练习材料:
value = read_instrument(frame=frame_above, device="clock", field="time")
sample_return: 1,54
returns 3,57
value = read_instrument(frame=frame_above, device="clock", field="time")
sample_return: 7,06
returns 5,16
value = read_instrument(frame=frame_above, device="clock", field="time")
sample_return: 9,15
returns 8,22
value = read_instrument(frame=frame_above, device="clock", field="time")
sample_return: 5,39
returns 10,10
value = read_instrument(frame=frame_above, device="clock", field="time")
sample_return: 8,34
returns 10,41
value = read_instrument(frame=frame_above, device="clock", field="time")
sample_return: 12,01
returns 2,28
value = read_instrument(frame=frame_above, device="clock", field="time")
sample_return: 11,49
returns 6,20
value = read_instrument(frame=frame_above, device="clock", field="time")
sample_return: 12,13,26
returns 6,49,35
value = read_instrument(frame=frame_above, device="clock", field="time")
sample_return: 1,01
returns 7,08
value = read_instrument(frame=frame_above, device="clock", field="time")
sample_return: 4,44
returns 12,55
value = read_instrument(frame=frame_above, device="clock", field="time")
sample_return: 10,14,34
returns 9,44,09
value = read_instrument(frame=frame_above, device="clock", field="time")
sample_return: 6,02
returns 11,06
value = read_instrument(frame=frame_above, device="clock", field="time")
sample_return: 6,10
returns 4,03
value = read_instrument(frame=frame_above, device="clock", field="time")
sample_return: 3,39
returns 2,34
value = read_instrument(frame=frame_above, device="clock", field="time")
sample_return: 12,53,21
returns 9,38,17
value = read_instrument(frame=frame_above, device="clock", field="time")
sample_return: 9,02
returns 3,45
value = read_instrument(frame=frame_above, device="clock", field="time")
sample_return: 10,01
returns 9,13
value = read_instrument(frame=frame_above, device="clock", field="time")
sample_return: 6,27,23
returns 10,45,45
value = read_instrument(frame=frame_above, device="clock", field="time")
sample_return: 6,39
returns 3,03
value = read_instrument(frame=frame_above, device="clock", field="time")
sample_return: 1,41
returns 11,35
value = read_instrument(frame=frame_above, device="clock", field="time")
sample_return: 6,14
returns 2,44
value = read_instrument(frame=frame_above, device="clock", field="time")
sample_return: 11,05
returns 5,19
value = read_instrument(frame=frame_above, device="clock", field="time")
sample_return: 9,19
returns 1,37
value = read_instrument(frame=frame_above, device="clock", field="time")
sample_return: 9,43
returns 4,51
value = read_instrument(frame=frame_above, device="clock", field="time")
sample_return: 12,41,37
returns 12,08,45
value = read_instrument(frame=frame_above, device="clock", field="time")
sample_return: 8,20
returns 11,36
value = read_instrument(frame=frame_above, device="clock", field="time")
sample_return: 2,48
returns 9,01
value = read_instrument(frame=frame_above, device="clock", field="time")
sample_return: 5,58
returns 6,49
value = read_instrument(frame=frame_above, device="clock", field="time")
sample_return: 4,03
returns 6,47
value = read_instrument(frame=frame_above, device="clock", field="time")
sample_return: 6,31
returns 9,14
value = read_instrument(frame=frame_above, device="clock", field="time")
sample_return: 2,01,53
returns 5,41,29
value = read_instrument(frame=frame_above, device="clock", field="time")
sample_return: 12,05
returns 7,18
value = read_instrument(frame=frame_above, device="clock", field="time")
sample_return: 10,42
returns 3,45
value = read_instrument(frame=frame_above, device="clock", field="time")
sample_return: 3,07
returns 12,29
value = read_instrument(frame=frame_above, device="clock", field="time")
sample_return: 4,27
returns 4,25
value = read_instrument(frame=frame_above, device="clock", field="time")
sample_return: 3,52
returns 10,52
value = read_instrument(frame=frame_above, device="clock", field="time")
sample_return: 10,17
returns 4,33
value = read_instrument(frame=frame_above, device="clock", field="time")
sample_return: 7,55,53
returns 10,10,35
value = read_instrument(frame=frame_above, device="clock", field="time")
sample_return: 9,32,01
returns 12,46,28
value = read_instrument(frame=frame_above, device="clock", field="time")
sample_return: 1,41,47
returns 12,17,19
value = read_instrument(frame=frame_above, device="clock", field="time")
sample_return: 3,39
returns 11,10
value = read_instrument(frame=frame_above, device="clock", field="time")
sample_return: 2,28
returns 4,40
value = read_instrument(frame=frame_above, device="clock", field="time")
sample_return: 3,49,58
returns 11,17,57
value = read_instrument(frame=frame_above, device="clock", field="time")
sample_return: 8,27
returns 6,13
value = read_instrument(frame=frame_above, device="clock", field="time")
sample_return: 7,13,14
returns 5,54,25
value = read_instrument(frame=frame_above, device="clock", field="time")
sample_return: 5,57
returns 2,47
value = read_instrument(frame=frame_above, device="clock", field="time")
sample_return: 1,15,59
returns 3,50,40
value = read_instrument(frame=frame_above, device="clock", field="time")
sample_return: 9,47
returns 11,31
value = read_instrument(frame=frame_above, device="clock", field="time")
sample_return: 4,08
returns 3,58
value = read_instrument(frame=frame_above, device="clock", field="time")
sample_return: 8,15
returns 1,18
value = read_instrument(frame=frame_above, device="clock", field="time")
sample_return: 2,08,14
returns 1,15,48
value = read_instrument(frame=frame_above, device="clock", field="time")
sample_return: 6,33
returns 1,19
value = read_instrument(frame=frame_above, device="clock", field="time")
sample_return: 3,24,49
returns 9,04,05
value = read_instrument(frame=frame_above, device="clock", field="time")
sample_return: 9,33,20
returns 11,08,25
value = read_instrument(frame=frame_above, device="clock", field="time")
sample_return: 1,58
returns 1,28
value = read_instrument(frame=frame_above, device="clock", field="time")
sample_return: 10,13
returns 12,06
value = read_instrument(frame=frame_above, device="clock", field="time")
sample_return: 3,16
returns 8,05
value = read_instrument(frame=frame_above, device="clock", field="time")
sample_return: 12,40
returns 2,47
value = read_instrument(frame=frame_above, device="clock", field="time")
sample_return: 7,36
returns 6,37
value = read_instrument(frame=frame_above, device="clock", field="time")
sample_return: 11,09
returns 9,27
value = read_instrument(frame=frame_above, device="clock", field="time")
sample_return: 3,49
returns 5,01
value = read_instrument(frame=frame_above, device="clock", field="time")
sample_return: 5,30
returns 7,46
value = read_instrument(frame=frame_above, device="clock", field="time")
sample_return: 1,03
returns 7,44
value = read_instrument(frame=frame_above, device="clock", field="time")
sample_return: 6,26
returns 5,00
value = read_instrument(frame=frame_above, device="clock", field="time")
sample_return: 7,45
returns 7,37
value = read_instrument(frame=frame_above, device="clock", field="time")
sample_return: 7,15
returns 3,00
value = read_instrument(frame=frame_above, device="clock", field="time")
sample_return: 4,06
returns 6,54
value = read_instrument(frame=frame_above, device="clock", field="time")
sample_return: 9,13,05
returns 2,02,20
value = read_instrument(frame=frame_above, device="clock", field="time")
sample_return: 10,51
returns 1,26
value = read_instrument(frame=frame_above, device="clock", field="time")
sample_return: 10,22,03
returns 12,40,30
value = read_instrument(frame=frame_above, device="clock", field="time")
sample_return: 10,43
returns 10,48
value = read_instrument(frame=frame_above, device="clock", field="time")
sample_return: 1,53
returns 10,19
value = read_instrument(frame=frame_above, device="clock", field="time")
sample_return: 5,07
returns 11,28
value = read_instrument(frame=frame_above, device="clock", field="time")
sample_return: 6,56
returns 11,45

书面练习:
把上面的全部材料逐行照抄一遍，一个字符也不要改动。

答复:
value = read_instrument(frame=frame_above, device="clock", field="time")
sample_return: 1,54
returns 3,57
value = read_instrument(frame=frame_above, device="clock", field="time")
sample_return: 7,06
returns 5,16
value = read_instrument(frame=frame_above, device="clock", field="time")
sample_return: 9,15
returns 8,22
value = read_instrument(frame=frame_above, device="clock", field="time")
sample_return: 5,39
returns 10,10
value = read_instrument(frame=frame_above, device="clock", field="time")
sample_return: 8,34
returns 10,41
value = read_instrument(frame=frame_above, device="clock", field="time")
sample_return: 12,01
returns 2,28
value = read_instrument(frame=frame_above, device="clock", field="time")
sample_return: 11,49
returns 6,20
value = read_instrument(frame=frame_above, device="clock", field="time")
sample_return: 12,13,26
returns 6,49,35
value = read_instrument(frame=frame_above, device="clock", field="time")
sample_return: 1,01
returns 7,08
value = read_instrument(frame=frame_above, device="clock", field="time")
sample_return: 4,44
returns 12,55
value = read_instrument(frame=frame_above, device="clock", field="time")
sample_return: 10,14,34
returns 9,44,09
value = read_instrument(frame=frame_above, device="clock", field="time")
sample_return: 6,02
returns 11,06
value = read_instrument(frame=frame_above, device="clock", field="time")
sample_return: 6,10
returns 4,03
value = read_instrument(frame=frame_above, device="clock", field="time")
sample_return: 3,39
returns 2,34
value = read_instrument(frame=frame_above, device="clock", field="time")
sample_return: 12,53,21
returns 9,38,17
value = read_instrument(frame=frame_above, device="clock", field="time")
sample_return: 9,02
returns 3,45
value = read_instrument(frame=frame_above, device="clock", field="time")
sample_return: 10,01
returns 9,13
value = read_instrument(frame=frame_above, device="clock", field="time")
sample_return: 6,27,23
returns 10,45,45
value = read_instrument(frame=frame_above, device="clock", field="time")
sample_return: 6,39
returns 3,03
value = read_instrument(frame=frame_above, device="clock", field="time")
sample_return: 1,41
returns 11,35
value = read_instrument(frame=frame_above, device="clock", field="time")
sample_return: 6,14
returns 2,44
value = read_instrument(frame=frame_above, device="clock", field="time")
sample_return: 11,05
returns 5,19
value = read_instrument(frame=frame_above, device="clock", field="time")
sample_return: 9,19
returns 1,37
value = read_instrument(frame=frame_above, device="clock", field="time")
sample_return: 9,43
returns 4,51
value = read_instrument(frame=frame_above, device="clock", field="time")
sample_return: 12,41,37
returns 12,08,45
value = read_instrument(frame=frame_above, device="clock", field="time")
sample_return: 8,20
returns 11,36
value = read_instrument(frame=frame_above, device="clock", field="time")
sample_return: 2,48
returns 9,01
value = read_instrument(frame=frame_above, device="clock", field="time")
sample_return: 5,58
returns 6,49
value = read_instrument(frame=frame_above, device="clock", field="time")
sample_return: 4,03
returns 6,47
value = read_instrument(frame=frame_above, device="clock", field="time")
sample_return: 6,31
returns 9,14
value = read_instrument(frame=frame_above, device="clock", field="time")
sample_return: 2,01,53
returns 5,41,29
value = read_instrument(frame=frame_above, device="clock", field="time")
sample_return: 12,05
returns 7,18
value = read_instrument(frame=frame_above, device="clock", field="time")
sample_return: 10,42
returns 3,45
value = read_instrument(frame=frame_above, device="clock", field="time")
sample_return: 3,07
returns 12,29
value = read_instrument(frame=frame_above, device="clock", field="time")
sample_return: 4,27
returns 4,25
value = read_instrument(frame=frame_above, device="clock", field="time")
sample_return: 3,52
returns 10,52
value = read_instrument(frame=frame_above, device="clock", field="time")
sample_return: 10,17
returns 4,33
value = read_instrument(frame=frame_above, device="clock", field="time")
sample_return: 7,55,53
returns 10,10,35
value = read_instrument(frame=frame_above, device="clock", field="time")
sample_return: 9,32,01
returns 12,46,28
value = read_instrument(frame=frame_above, device="clock", field="time")
sample_return: 1,41,47
returns 12,17,19
value = read_instrument(frame=frame_above, device="clock", field="time")
sample_return: 3,39
returns 11,10
value = read_instrument(frame=frame_above, device="clock", field="time")
sample_return: 2,28
returns 4,40
value = read_instrument(frame=frame_above, device="clock", field="time")
sample_return: 3,49,58
returns 11,17,57
value = read_instrument(frame=frame_above, device="clock", field="time")
sample_return: 8,27
returns 6,13
value = read_instrument(frame=frame_above, device="clock", field="time")
sample_return: 7,13,14
returns 5,54,25
value = read_instrument(frame=frame_above, device="clock", field="time")
sample_return: 5,57
returns 2,47
value = read_instrument(frame=frame_above, device="clock", field="time")
sample_return: 1,15,59
returns 3,50,40
value = read_instrument(frame=frame_above, device="clock", field="time")
sample_return: 9,47
returns 11,31
value = read_instrument(frame=frame_above, device="clock", field="time")
sample_return: 4,08
returns 3,58
value = read_instrument(frame=frame_above, device="clock", field="time")
sample_return: 8,15
returns 1,18
value = read_instrument(frame=frame_above, device="clock", field="time")
sample_return: 2,08,14
returns 1,15,48
value = read_instrument(frame=frame_above, device="clock", field="time")
sample_return: 6,33
returns 1,19
value = read_instrument(frame=frame_above, device="clock", field="time")
sample_return: 3,24,49
returns 9,04,05
value = read_instrument(frame=frame_above, device="clock", field="time")
sample_return: 9,33,20
returns 11,08,25
value = read_instrument(frame=frame_above, device="clock", field="time")
sample_return: 1,58
returns 1,28
value = read_instrument(frame=frame_above, device="clock", field="time")
sample_return: 10,13
returns 12,06
value = read_instrument(frame=frame_above, device="clock", field="time")
sample_return: 3,16
returns 8,05
value = read_instrument(frame=frame_above, device="clock", field="time")
sample_return: 12,40
returns 2,47
value = read_instrument(frame=frame_above, device="clock", field="time")
sample_return: 7,36
returns 6,37
value = read_instrument(frame=frame_above, device="clock", field="time")
sample_return: 11,09
returns 9,27
value = read_instrument(frame=frame_above, device="clock", field="time")
sample_return: 3,49
returns 5,01
value = read_instrument(frame=frame_above, device="clock", field="time")
sample_return: 5,30
returns 7,46
value = read_instrument(frame=frame_above, device="clock", field="time")
sample_return: 1,03
returns 7,44
value = read_instrument(frame=frame_above, device="clock", field="time")
sample_return: 6,26
returns 5,00
value = read_instrument(frame=frame_above, device="clock", field="time")
sample_return: 7,45
returns 7,37
value = read_instrument(frame=frame_above, device="clock", field="time")
sample_return: 7,15
returns 3,00
value = read_instrument(frame=frame_above, device="clock", field="time")
sample_return: 4,06
returns 6,54
value = read_instrument(frame=frame_above, device="clock", field="time")
sample_return: 9,13,05
returns 2,02,20
value = read_instrument(frame=frame_above, device="clock", field="time")
sample_return: 10,51
returns 1,26
value = read_instrument(frame=frame_above, device="clock", field="time")
sample_return: 10,22,03
returns 12,40,30
value = read_instrument(frame=frame_above, device="clock", field="time")
sample_return: 10,43
returns 10,48
value = read_instrument(frame=frame_above, device="clock", field="time")
sample_return: 1,53
returns 10,19
value = read_instrument(frame=frame_above, device="clock", field="time")
sample_return: 5,07
returns 11,28
value = read_instrument(frame=frame_above, device="clock", field="time")
sample_return: 6,56
returns 11,45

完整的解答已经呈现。